Chinese EV Subsidy Elimination Could Mean Trouble for Some EV Companies

Chinese EV Subsidy Elimination Could Mean Trouble for Some EV Companies

By: Raquel Soat

For dozens of domestic electric vehicle (EV) manufacturers, the Chinese market is known as the world’s largest EV market by volume. Like many markets where EV sales are growing, such as the US and Western Europe, China’s EV success is due in large part to government support in the form of subsidies for automakers. These subsidies reduce the purchase price for consumers, making EVs cost-comparative with internal combustion engine vehicles.

However, in June 2019, China cut its subsidies by about half and completely eliminated subsidies for vehicles with ranges under 250 km. The subsidy cut announcement prompted consumers considering an EV purchase to head to the showrooms in anticipation of what was effectively a price increase for EVs after June.

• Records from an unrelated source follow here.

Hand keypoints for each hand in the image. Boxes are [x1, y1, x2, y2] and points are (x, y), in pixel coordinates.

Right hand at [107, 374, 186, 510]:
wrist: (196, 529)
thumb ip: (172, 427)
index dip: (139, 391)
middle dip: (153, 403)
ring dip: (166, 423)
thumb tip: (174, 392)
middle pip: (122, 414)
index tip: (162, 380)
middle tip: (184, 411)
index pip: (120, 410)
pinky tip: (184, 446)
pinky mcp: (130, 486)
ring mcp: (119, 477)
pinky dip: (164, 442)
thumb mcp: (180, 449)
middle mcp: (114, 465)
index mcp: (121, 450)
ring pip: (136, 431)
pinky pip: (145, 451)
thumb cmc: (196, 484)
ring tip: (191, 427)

The market felt the effect of the subsidy changes almost immediately, with monthly sales of EVs in July 2019 declining 4.7% from July 2018.

Demise for Some Chinese EV Companies

The Chinese EV market has both domestic and foreign players, but with dozens of domestic and less-established automakers, the fragmentation is likely to lead to the demise of some Chinese EV companies. In May 2019, it was estimated that around 500 manufacturers were registered to produce EVs in China, but many manufacturers are now announcing layoffs and cutbacks. In August, NIO announced layoffs for over 1,000 employees. Many EV companies in China are expected to go under, particularly domestic startups, once sales numbers begin to decrease due to the subsidy elimination.

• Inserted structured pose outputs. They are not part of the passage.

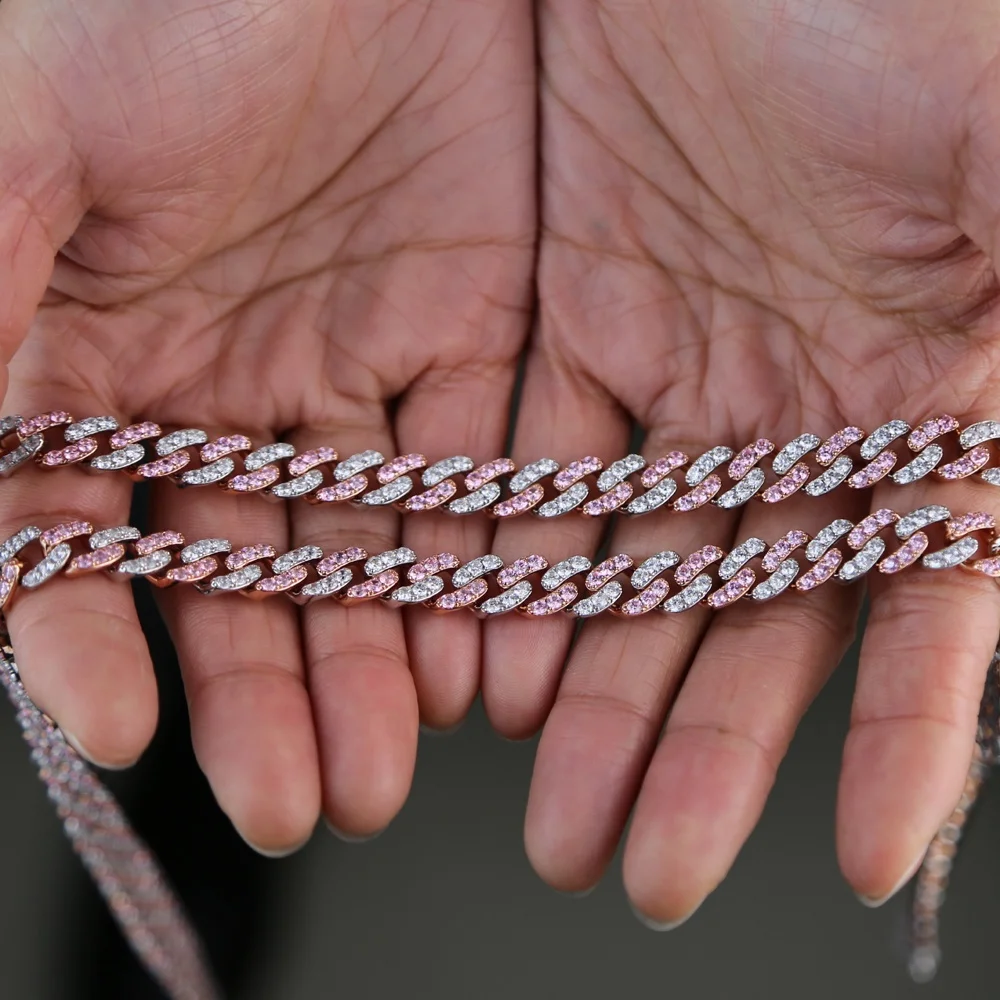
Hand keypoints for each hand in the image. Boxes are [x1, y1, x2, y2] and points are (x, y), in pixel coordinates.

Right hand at [0, 0, 533, 851]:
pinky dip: (471, 573)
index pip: (74, 542)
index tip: (120, 732)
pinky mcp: (465, 341)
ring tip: (384, 772)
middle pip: (236, 580)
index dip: (91, 640)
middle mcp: (219, 388)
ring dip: (372, 666)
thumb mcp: (24, 134)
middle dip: (263, 696)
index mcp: (90, 354)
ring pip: (359, 552)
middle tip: (299, 801)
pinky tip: (474, 662)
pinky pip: (470, 480)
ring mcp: (348, 373)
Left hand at [487, 0, 999, 920]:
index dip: (898, 735)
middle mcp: (802, 411)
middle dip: (693, 748)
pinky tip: (481, 663)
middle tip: (633, 868)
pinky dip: (512, 563)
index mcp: (930, 395)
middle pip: (746, 618)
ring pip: (629, 566)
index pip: (919, 604)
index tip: (853, 863)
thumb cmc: (900, 3)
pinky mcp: (578, 321)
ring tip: (545, 813)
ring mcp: (684, 373)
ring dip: (587, 688)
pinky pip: (537, 467)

EV investment is slowing in China, meaning non-established companies that rely on large investments to continue operation face an uphill battle as subsidies dwindle. A few segments of EV makers in particular face significant difficulties:

  • Manufacturers that only produce EVs with ranges below 250 km due to the complete elimination of subsidies for those vehicles
  • Manufacturers producing low end market products that rely heavily on subsidies
  • Startups that do not yet have a product in the market

Not the End for the Chinese EV Market

However, the end of subsidies in China isn’t the end of the EV market in the country. Investors may not be interested in floating small, unestablished EV makers, but they are still drawn to top competitors in the Chinese market. The annual sales growth rate for EVs is still growing in the country despite a sales slowdown in the months following the subsidy rollback.

A silver lining in China’s new incentive policy may be absolving the range anxiety challenge by pushing the EV market more forcefully toward the mass market, since China now only offers subsidies for plug-in EVs with over 250 km of range. It may hurt the market in the near term, but in the long term, it may be helpful.

Overall, government support is crucial for countries with small, slower-growth EV markets to take off, but the Chinese market is large enough that it doesn’t need as much government support and is expected to continue growing substantially into the future.